As we have said before the results based approach to the measurement of the quality of medical care, while good has certain inherent problems. The first is the necessarily retrospective nature of the analysis, which is a problem in the United States where the government would like to tie payment to quality of care. This approach is used with greater success in Europe where physicians are for the most part government employees and payment is not an issue. In this country the retrospective results based approach has been applied to hospitals with some success (e.g. the closure and reorganization of Martin Luther King Medical Center). This approach could be applied to a single physician over the course of his career, by tracking the outcomes of all of his or her patients and then retrospectively comparing them to national averages, but this would result in a bonus or penalty applied to a practitioner at the end of his or her career, hardly what the government had in mind. But perhaps there is a simple way. When sophisticated patients look for a new physician or consultant they will usually enquire into the doctor’s reputation among his patients and his peers.

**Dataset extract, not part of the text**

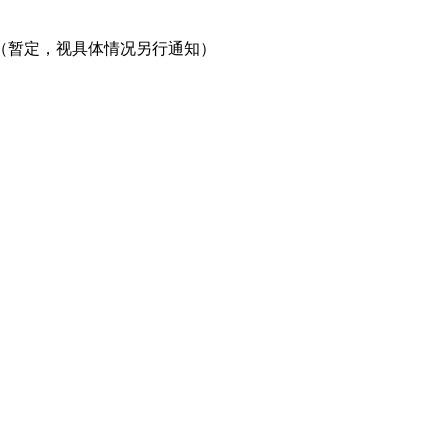
1日（暂定，视具体情况另行通知）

In most cases this subjective measure of clinical stature will be highly accurate. At Schlesinger Pain Centers we believe that it might be best if the government simply set aside its plans for the measurement of medical quality and trusting in the inherent intelligence of the people strove to increase choice and access instead. It would seem logical that over time more patients would seek care with the better physicians and fewer would be forced to see poorer physicians. In this win/win approach the government would spend less money on poor care because fewer patients would choose to get it, but alas this approach is much too simple and logical to ever work?